Se gli americani scoprono le zone grigie della politica – IlGiornale.it
9 years ago
Le manovre poco trasparenti dei partiti irritano un elettorato che si sente beffato
New York – La notte americana è sempre più buia, ma con qualche lampo improvviso. La tensione è molto forte e si riversa ormai sulle strade, diventa contestazione e si ritorce contro la politica, che urla o balbetta.
Almeno finora.
Gli americani si chiedono che razza di sistema sia quello delle loro primarie, se poi decidono le grandi compagnie finanziatrici e i funzionari di partito.
Scoprono che, come nella «Fattoria degli animali» di Orwell, tutti sono uguali ma alcuni più uguali degli altri perché hanno in tasca i super-delegates capaci di ribaltare il tavolo. Ed ecco spiegato perché Hillary Clinton di rimanere in testa al testardo Bernie Sanders, benché quest’ultimo la metta al tappeto, Stato dopo Stato. E poi vedono che le grandi aziende hanno speso miliardi nell’anti-pubblicità, quella in cui paghi per demolire l’avversario e non per mandare avanti il tuo.

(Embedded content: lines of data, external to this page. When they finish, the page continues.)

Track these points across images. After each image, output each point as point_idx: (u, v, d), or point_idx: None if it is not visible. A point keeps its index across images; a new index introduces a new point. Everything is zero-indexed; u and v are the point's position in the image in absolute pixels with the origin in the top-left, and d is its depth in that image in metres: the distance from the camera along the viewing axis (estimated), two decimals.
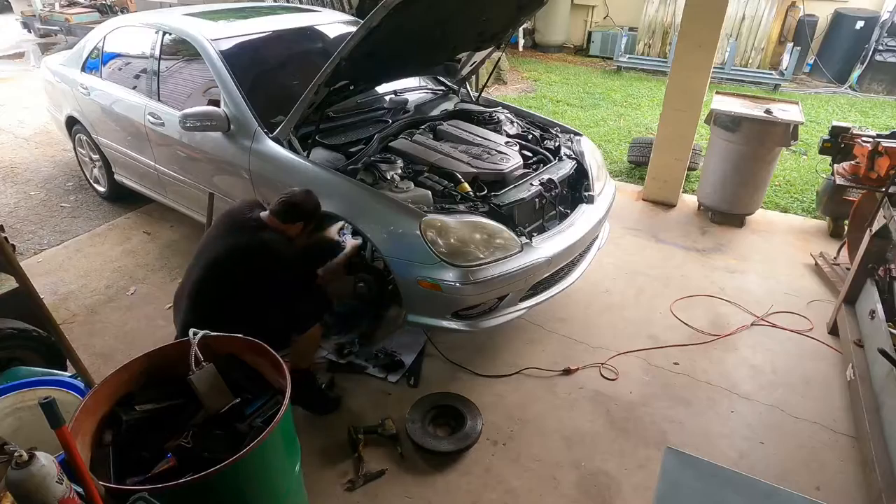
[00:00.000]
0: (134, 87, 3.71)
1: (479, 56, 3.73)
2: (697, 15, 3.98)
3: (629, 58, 8.96)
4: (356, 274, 2.85)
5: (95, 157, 4.33)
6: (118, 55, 3.96)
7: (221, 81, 3.09)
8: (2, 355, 2.22)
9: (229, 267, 2.24)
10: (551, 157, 3.16)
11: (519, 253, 2.56)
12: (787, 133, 3.87)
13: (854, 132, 3.72)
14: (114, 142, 3.96)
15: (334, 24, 3.95)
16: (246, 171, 2.98)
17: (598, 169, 3.25)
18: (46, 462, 1.15)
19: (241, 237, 2.27)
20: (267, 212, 2.34)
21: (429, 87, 3.92)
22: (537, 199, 2.84)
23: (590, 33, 9.86)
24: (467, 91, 3.90)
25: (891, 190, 2.80)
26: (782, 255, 3.96)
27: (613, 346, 3.05)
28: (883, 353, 2.33)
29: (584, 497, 2.28)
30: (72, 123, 4.37)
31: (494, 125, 3.43)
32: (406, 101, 3.52)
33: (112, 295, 3.45)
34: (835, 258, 3.75)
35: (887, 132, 3.61)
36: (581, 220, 2.92)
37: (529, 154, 3.17)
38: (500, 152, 3.02)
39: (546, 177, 2.92)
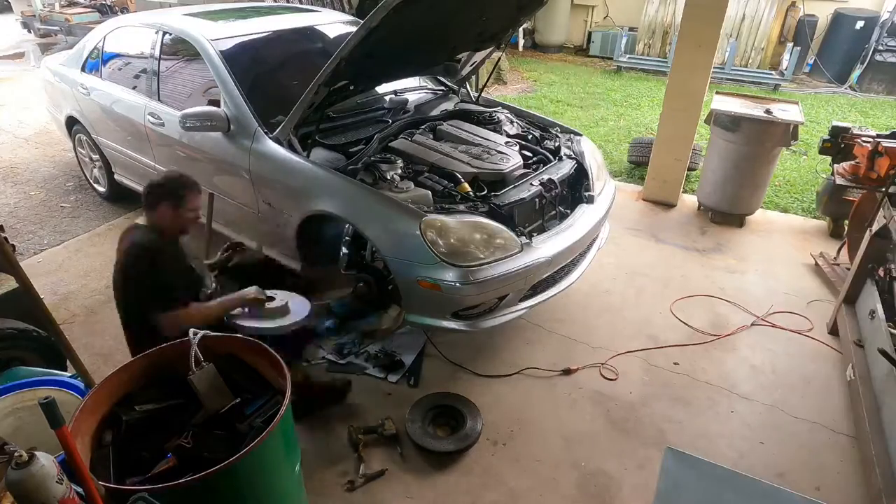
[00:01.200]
0: (134, 88, 3.70)
1: (479, 56, 3.73)
2: (697, 15, 3.98)
3: (629, 58, 8.96)
4: (356, 274, 2.85)
5: (95, 157, 4.33)
6: (118, 55, 3.96)
7: (221, 81, 3.09)
8: (2, 355, 2.22)
9: (119, 281, 2.27)
10: (551, 157, 3.16)
11: (519, 253, 2.56)
12: (787, 133, 3.87)
13: (854, 132, 3.72)
14: (114, 142, 3.96)
15: (334, 24, 3.95)
16: (246, 171, 2.98)
17: (598, 169, 3.25)
18: (46, 462, 1.16)
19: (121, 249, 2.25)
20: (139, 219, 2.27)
21: (429, 87, 3.92)
22: (537, 199, 2.84)
23: (590, 33, 9.86)
24: (467, 91, 3.90)
25: (891, 190, 2.80)
26: (782, 255, 3.96)
27: (613, 347, 3.05)
28: (883, 353, 2.33)
29: (584, 497, 2.28)
30: (72, 123, 4.37)
31: (494, 125, 3.43)
32: (406, 101, 3.52)
33: (112, 295, 3.44)
34: (835, 258, 3.75)
35: (887, 132, 3.62)
36: (581, 220, 2.92)
37: (529, 154, 3.17)
38: (500, 152, 3.01)
39: (546, 177, 2.92)
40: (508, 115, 3.58)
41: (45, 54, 7.49)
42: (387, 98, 3.53)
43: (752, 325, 3.26)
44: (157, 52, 3.56)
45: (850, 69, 8.11)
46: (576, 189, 3.15)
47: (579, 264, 3.05)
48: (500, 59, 4.36)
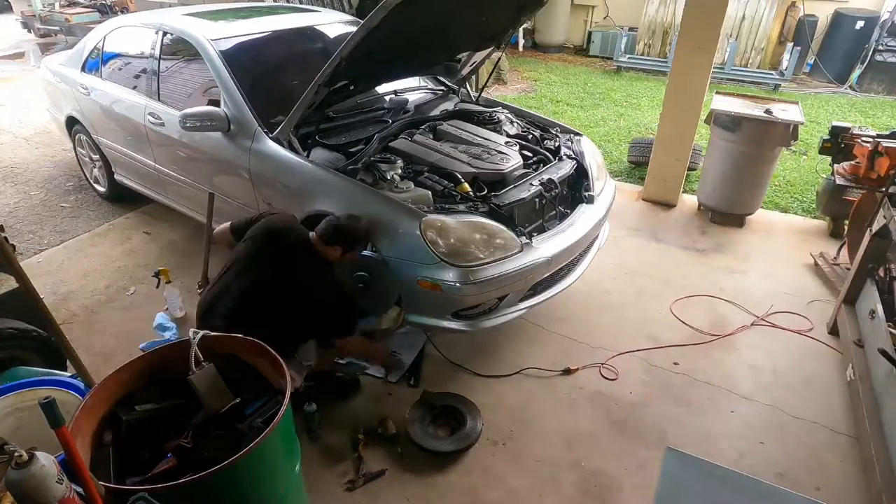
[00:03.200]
0: (134, 87, 3.71)
1: (479, 56, 3.73)
2: (697, 15, 3.98)
3: (629, 58, 8.96)
4: (355, 274, 2.84)
5: (95, 157, 4.33)
6: (118, 55, 3.96)
7: (221, 81, 3.09)
8: (2, 355, 2.22)
9: (273, 290, 2.28)
10: (551, 157, 3.16)
11: (519, 253, 2.56)
12: (787, 133, 3.87)
13: (854, 132, 3.72)
14: (114, 142, 3.97)
15: (334, 24, 3.95)
16: (246, 171, 2.98)
17: (598, 169, 3.25)
18: (46, 462, 1.15)
19: (286, 260, 2.32)
20: (313, 233, 2.41)
21: (429, 87, 3.92)
22: (537, 199, 2.84)
23: (590, 33, 9.86)
24: (467, 91, 3.90)
25: (891, 190, 2.80)
26: (782, 255, 3.96)
27: (613, 346, 3.05)
28: (883, 353, 2.33)
29: (584, 497, 2.28)
30: (72, 123, 4.37)
31: (494, 125, 3.43)
32: (406, 101, 3.52)
33: (112, 295, 3.45)
34: (835, 258, 3.75)
35: (887, 132, 3.61)
36: (581, 220, 2.92)
37: (529, 154, 3.17)
38: (500, 152, 3.01)
39: (546, 177, 2.92)
40: (508, 115, 3.58)
41: (45, 54, 7.50)
42: (387, 98, 3.53)
43: (752, 325, 3.26)
44: (157, 52, 3.56)
45: (850, 69, 8.11)
46: (576, 189, 3.15)
47: (579, 264, 3.05)
48: (500, 59, 4.36)
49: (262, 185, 2.97)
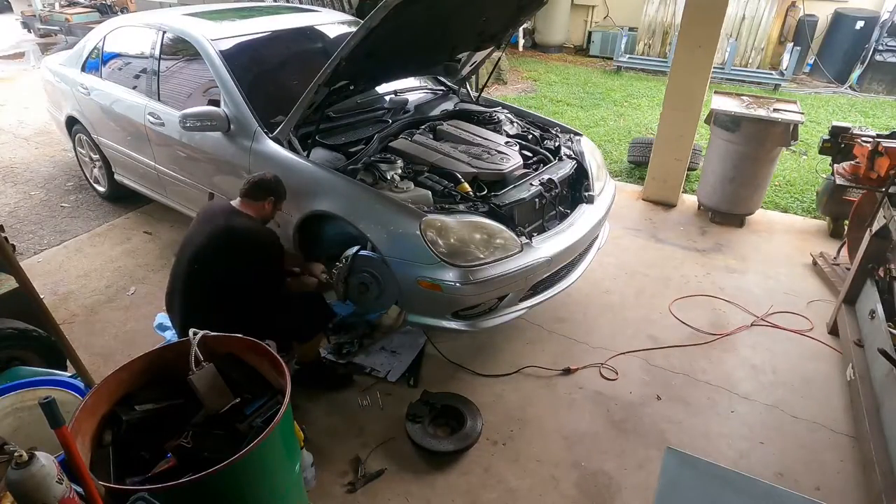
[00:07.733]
0: (134, 87, 3.71)
1: (479, 56, 3.73)
2: (697, 15, 3.98)
3: (629, 58, 8.96)
4: (356, 274, 2.84)
5: (95, 157, 4.33)
6: (118, 55, 3.96)
7: (221, 81, 3.09)
8: (2, 355, 2.22)
9: (211, 256, 2.28)
10: (551, 157, 3.16)
11: (519, 253, 2.56)
12: (787, 133, 3.87)
13: (854, 132, 3.71)
14: (114, 142, 3.97)
15: (334, 24, 3.95)
16: (246, 171, 2.98)
17: (598, 169, 3.25)
18: (46, 462, 1.16)
19: (217, 223, 2.33)
20: (237, 199, 2.42)
21: (429, 87, 3.92)
22: (537, 199, 2.84)
23: (590, 33, 9.86)
24: (467, 91, 3.90)
25: (891, 190, 2.80)
26: (782, 255, 3.96)
27: (613, 346, 3.05)
28: (883, 353, 2.33)
29: (584, 497, 2.28)
30: (72, 123, 4.37)
31: (494, 125, 3.43)
32: (406, 101, 3.52)
33: (112, 295, 3.45)
34: (835, 258, 3.74)
35: (887, 132, 3.61)
36: (581, 220, 2.92)
37: (529, 154, 3.17)
38: (500, 152, 3.02)
39: (546, 177, 2.92)
40: (508, 115, 3.58)
41: (45, 54, 7.50)
42: (387, 98, 3.54)
43: (752, 325, 3.26)
44: (157, 52, 3.56)
45: (850, 69, 8.11)
46: (576, 189, 3.15)
47: (579, 264, 3.05)
48: (500, 59, 4.36)
49: None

Naturalmente la piramide che barcolla di più è quella di Trump che spera fra pochi giorni di rifarsi a New York. Tutti sperano di rifarsi a New York. Trump perché l’ha asfaltata di case popolari, Bernie Sanders perché viene dagli anfratti degli ebrei polacchi di Brooklyn, Hillary Clinton perché ha nella Grande Mela il suo seggio senatoriale e Ted Cruz perché sta organizzando i tumulti elettorali contro Trump in territorio nemico. Ma questi Orazi e Curiazi appaiono piuttosto incerti e barcollanti.
Questo è lo scenario di fronte al quale si trovano sia l’opinione pubblica, disorientata e anche irritata, che gli stati maggiori dei due partiti. Certo, la situazione dei democratici è meno drammatica perché Hillary Clinton ha dalla sua parte i finanziamenti delle grandi aziende e i quadri dirigenti del partito, in veste di super-delegati. La situazione nel GOP, il grande partito repubblicano, è invece drammatica perché si sono coagulati movimenti che non vogliono portare alcun candidato, ma soltanto sbarrare la strada a Trump. Questo è il motivo per cui spuntano da un giorno all’altro i nomi di possibili candidati fantasma, o candidati a loro insaputa, sui quali i dirigenti e i maggiorenti (e i finanziatori) stanno ragionando. Il primo di questi grandi nomi possibili è venuto fuori annunciato da un bel numero di articoli sui maggiori giornali e proprio ieri è caduto per decisione dello stesso interessato.
È il caso di Paul Ryan , meno che cinquantenne, di destra e però molto libertario, che per una serie di circostanze si è trovato presidente della Camera il 29 ottobre dello scorso anno e da questa posizione era stato considerato naturalmente sulla rampa di lancio verso l Presidenza. Ma Ryan, vistosi chiamare in campo, ha subito detto di no, ha negato di avere alcuna intenzione di candidarsi e ha fatto quanto possibile per tirarsi fuori dal ring. Almeno, è quello che scrive il Washington Post. Inutile chiedersi se questa smentita corrisponda a uno stato d’animo o a un calcolo. Il fatto è che se per caso Ryan accettasse di essere proposto alla Convention, potrebbe poi restare a mani vuote perché nessuno può garantirgli numeri certi. E anche una sconfitta come candidato presidenziale dell’ultimo momento gli taglierebbe le gambe.
Resta il fatto che la voce sia circolata, insieme ad altre e che tiri aria da coltelli in tasca. Prova ne sia che il candidato finora più controverso e danneggiato dagli scontri provocati anche da lui stesso, Donald Trump, improvvisamente emerge come un pacificatore dicendo che per lui andrebbe benissimo avere come vice il suo più feroce nemico interno, da lui umiliato e beffeggiato, Marco Rubio. Ma non soltanto: gli vanno bene adesso anche i governatori John Kasich e Scott Walker, che lo vedono come il fumo negli occhi. Sembra una corsa disperata «Oh sì, lui mi piace perché no?» alla ricerca di uno straccio di unità, senza la quale la candidatura è destinata a spegnersi come un lume di candela.
Per ora la politica è in stallo e la società americana altrettanto. L’antipolitica di cui Trump è stato finora il geniale e rustico interprete, serpeggia nella classe media che comprende i neri di successo, i latinos di successo ma anche i venditori di aspirapolveri e gli agenti immobiliari. Si sentono tutti poveri o impoveriti. Sanders ha facile gioco ad usare l’utopia socialista, così insolita in America: «Che razza di democrazia sarebbe questa, se l’uno per cento della popolazione possiede il novanta per cento della ricchezza?».